■ Required action:
Repeat the listing word for word. Leave every picture out.

■ Extracted information:
▼

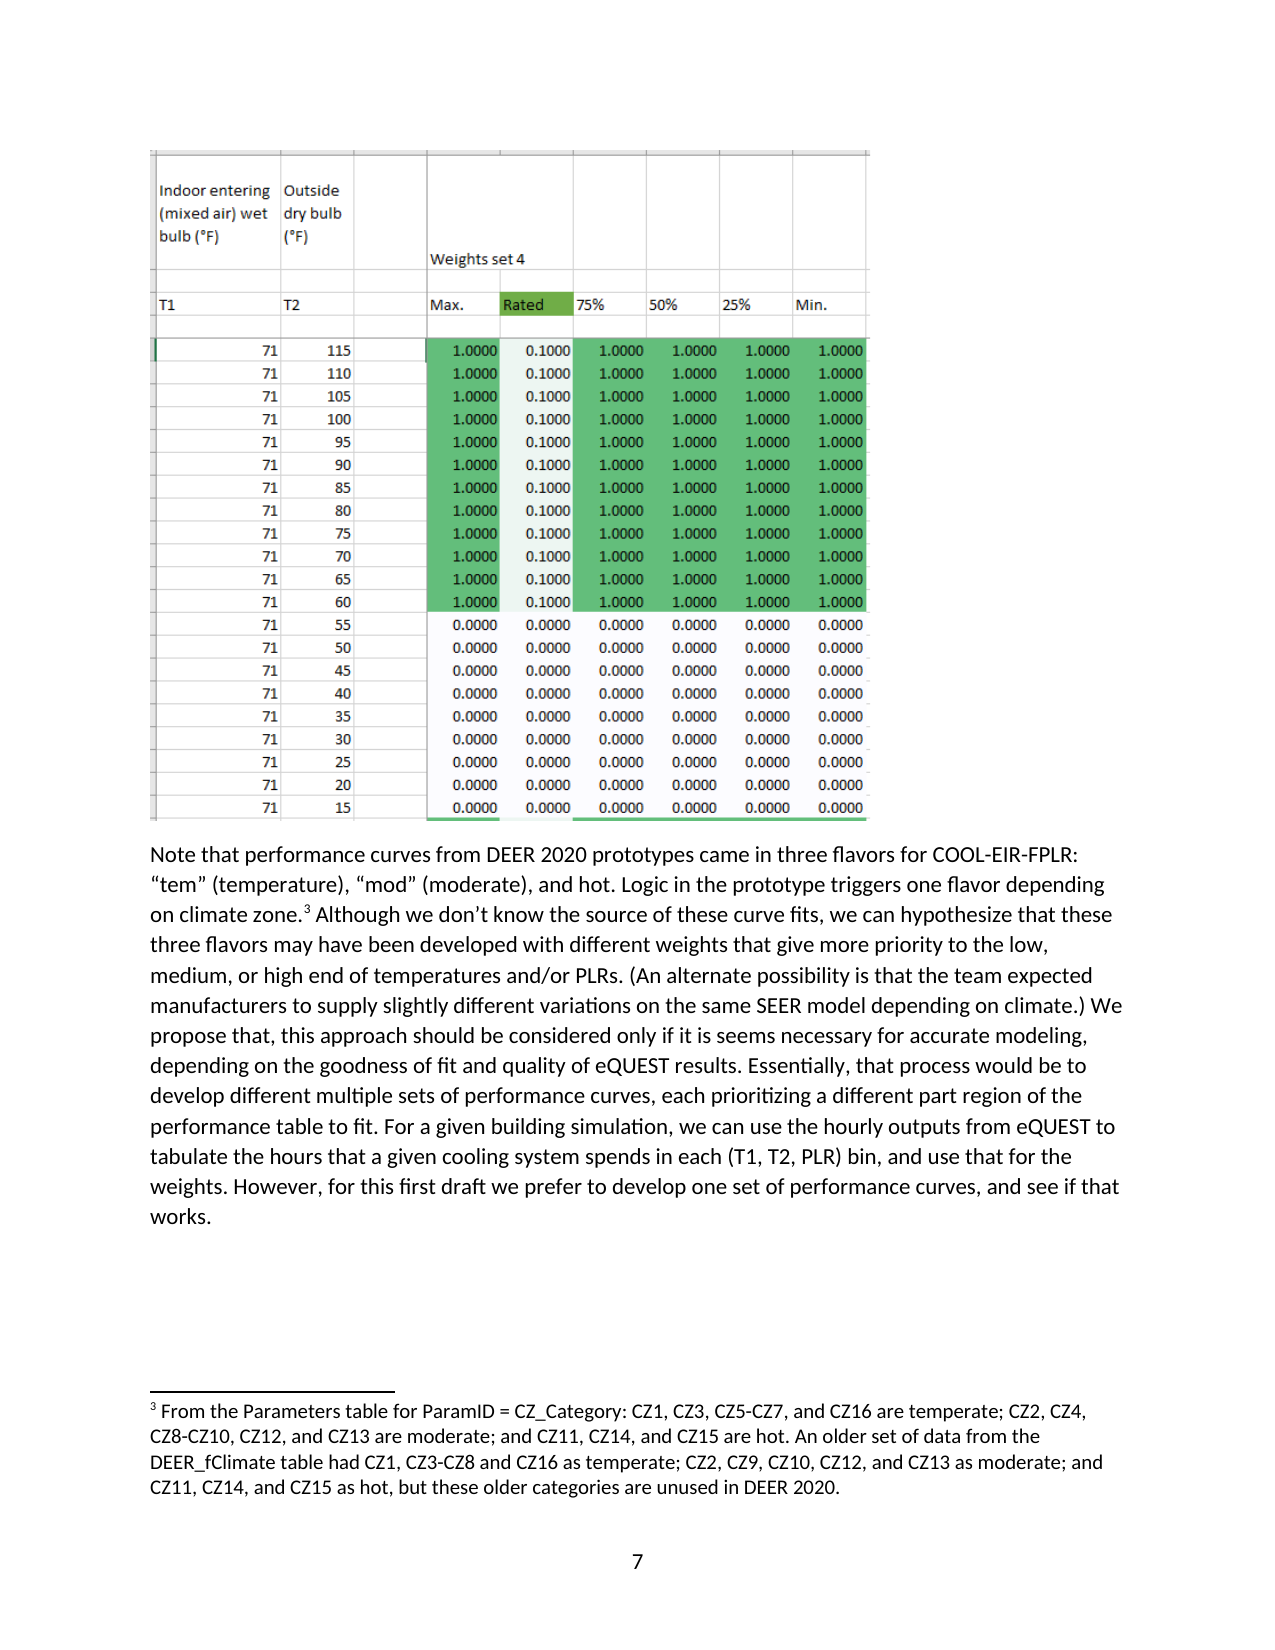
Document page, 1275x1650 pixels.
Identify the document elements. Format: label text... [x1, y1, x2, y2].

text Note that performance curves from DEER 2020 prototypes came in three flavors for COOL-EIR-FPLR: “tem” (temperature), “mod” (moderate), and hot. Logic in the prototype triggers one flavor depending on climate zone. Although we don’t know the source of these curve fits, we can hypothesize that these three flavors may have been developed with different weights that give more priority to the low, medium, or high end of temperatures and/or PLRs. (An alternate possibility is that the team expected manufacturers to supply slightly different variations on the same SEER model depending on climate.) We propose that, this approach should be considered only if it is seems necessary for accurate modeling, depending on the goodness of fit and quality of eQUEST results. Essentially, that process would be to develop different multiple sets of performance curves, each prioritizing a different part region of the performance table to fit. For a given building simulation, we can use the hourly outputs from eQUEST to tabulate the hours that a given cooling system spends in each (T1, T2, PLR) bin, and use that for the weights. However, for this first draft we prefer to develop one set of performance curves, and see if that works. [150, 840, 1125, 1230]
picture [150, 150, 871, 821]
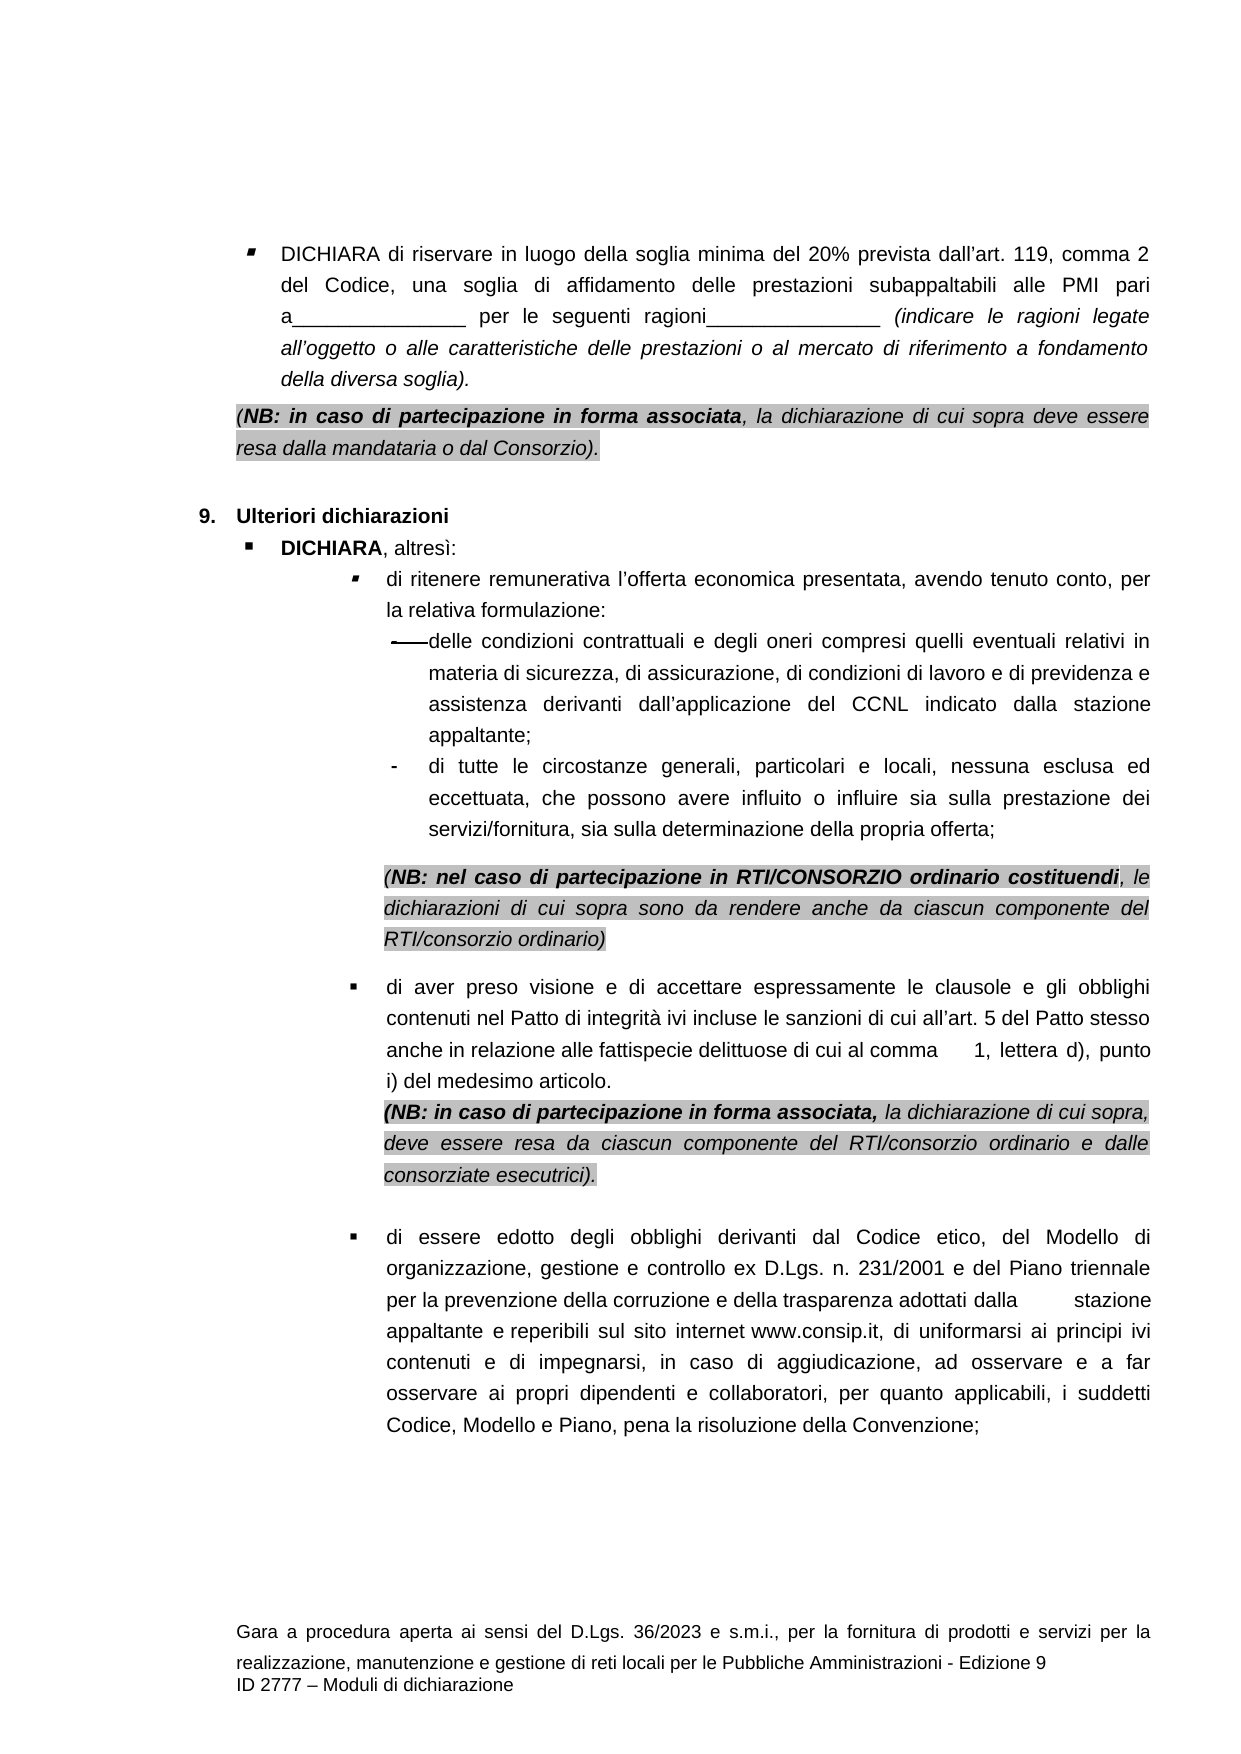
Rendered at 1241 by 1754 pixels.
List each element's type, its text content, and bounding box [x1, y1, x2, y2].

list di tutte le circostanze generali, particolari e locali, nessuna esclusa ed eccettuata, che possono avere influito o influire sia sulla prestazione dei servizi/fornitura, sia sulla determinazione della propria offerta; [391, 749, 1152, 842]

▲

■ Response below:
Document page, 1275x1650 pixels.
Identify the document elements. Format: label text... [x1, y1, x2, y2].

text Note that performance curves from DEER 2020 prototypes came in three flavors for COOL-EIR-FPLR: “tem” (temperature), “mod” (moderate), and hot. Logic in the prototype triggers one flavor depending on climate zone. Although we don’t know the source of these curve fits, we can hypothesize that these three flavors may have been developed with different weights that give more priority to the low, medium, or high end of temperatures and/or PLRs. (An alternate possibility is that the team expected manufacturers to supply slightly different variations on the same SEER model depending on climate.) We propose that, this approach should be considered only if it is seems necessary for accurate modeling, depending on the goodness of fit and quality of eQUEST results. Essentially, that process would be to develop different multiple sets of performance curves, each prioritizing a different part region of the performance table to fit. For a given building simulation, we can use the hourly outputs from eQUEST to tabulate the hours that a given cooling system spends in each (T1, T2, PLR) bin, and use that for the weights. However, for this first draft we prefer to develop one set of performance curves, and see if that works. [150, 840, 1125, 1230]
picture [150, 150, 871, 821]
Rendered at 1241 by 1754 pixels.
List each element's type, its text content, and bounding box [x1, y1, x2, y2].

list di tutte le circostanze generali, particolari e locali, nessuna esclusa ed eccettuata, che possono avere influito o influire sia sulla prestazione dei servizi/fornitura, sia sulla determinazione della propria offerta; [391, 749, 1152, 842]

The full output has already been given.